Strength and limitation
The strength of scientific merit of the study is the use of various variables to give a full view of trauma in the United States. The other strength is the comparison of the features of hospitals with Level 1 trauma center and those that lack Level 1 trauma center.
The findings of the study are valid because they give conditions prerequisite for establishing Level 1 trauma center in hospitals. The study findings are practical for use to the extent of identifying the medical domains that are relevant for trauma and policymaking. In addition, the study highlights the useful interventions.

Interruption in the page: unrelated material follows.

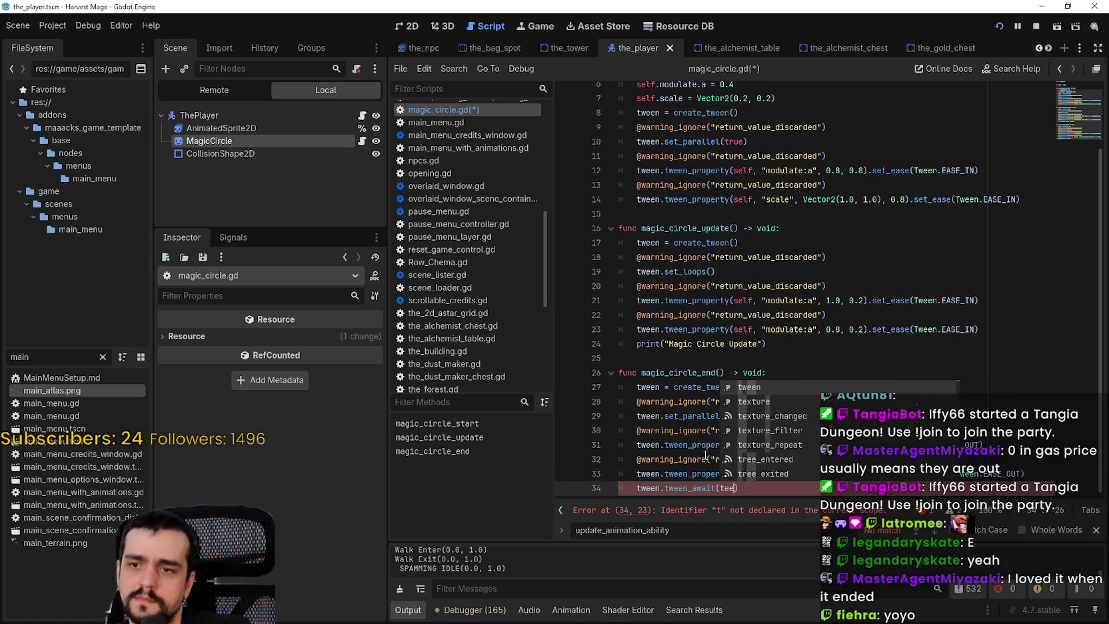
key("Escape")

One implication of the study is that the government should implement drastic measures to curb the high trauma prevalence among the youth. In addition, the government should devise ways to bring Level 1 trauma centers to residents in the rural areas to sustain equity in terms of access to Level 1 trauma centre.
The skills to criticize a study report are important for nurses to be able to determine the validity and the implications of research study. This perspective is consistent with the current use of evidence-based practice to improve patient outcome and organizational profitability.
Friedman, B., & Shortell, S. (1988). The financial performance of selected investor-Owned and not-for-profit system hospitals before and after Medicare prospective payment. Health Services Research, 23(2), 237-267.
Harrison, J. P., & McLane, C. G. (2005). The importance of level 1 trauma services in U.S. hospitals. Nursing Economic, 23(5), 223-232.
Weinick, R., & Cohen, J. (2000). Leveling the playing field: Managed care enrollment. Health Affairs, 19(3), 178-184.